Given a root node reference of a BST and a key, delete the node with

the given key in the BST. Return the root node reference (possibly

updated) of the BST.

Basically, the deletion can be divided into two stages:

Search for a node to remove. If the node is found, delete the node.

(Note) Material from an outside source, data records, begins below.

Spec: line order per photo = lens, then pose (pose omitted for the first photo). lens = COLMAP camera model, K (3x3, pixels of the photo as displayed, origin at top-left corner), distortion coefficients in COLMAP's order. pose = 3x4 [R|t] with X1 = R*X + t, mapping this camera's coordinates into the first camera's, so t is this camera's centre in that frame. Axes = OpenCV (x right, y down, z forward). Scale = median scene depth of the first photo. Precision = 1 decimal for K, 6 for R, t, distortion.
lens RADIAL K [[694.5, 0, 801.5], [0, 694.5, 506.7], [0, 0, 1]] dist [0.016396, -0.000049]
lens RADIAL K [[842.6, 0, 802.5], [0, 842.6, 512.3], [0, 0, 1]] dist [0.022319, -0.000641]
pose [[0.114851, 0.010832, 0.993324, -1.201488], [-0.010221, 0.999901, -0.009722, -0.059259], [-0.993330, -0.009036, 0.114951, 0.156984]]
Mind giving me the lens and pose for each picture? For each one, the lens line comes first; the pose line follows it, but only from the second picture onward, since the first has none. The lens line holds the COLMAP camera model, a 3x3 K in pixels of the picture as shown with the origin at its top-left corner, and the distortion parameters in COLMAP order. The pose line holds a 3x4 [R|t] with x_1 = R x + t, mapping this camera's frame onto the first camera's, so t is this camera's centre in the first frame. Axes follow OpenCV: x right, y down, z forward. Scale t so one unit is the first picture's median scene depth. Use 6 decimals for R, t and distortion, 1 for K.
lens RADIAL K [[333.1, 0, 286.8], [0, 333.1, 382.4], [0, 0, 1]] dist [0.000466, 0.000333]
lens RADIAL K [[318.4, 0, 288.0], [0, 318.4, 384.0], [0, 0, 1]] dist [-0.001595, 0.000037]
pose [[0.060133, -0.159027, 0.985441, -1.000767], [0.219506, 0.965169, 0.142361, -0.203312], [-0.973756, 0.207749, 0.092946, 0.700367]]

Note: Time complexity should be O(height of tree).

/**
* Definition for a binary tree node.
* struct TreeNode {
*     int val;
*     TreeNode *left;
*     TreeNode *right;
*     TreeNode(int x) : val(x), left(NULL), right(NULL) {}
* };
*/
class Solution {
public:
bool isLeafNode(struct TreeNode * root){
if(root == NULL){
return true;
}
if(!(root->left) && !(root->right)){
return true;
}else{
return false;
}
}

TreeNode * deleteRoot(struct TreeNode * root) {
struct TreeNode * newNode = root;
struct TreeNode * father = root;
int len;

if(root == NULL ||isLeafNode(root)){
return NULL;
}

/*find the max node of the left Tree*/
if(root->left){
newNode = root->left;
while(newNode->right){
if(newNode->right){
father = newNode;
}
newNode = newNode->right;
}
}

/*find the min node of the right Tree*/
if(root->left == NULL && root->right){
newNode = root->right;
while(newNode->left){
if(newNode->left){
father = newNode;
}
newNode = newNode->left;
}
}

//printf("swap key = %d\n\r",newNode->val);
root->val = newNode->val;//change the root value
if(father->left == newNode){
father->left = deleteRoot(newNode);
}
if(father->right == newNode){
father->right = deleteRoot(newNode);
}

return root;
}

TreeNode* deleteNode(TreeNode* root, int key) {
struct TreeNode * newNode = NULL;

if(root == NULL){
return NULL;
}

if(root->val == key){
//printf("delete root->val = %d\n\r",root->val);
return deleteRoot(root);
}

if(key > root->val){
root->right = deleteNode(root->right,key);
}
if(key < root->val){
root->left = deleteNode(root->left,key);
}

return root;
}
};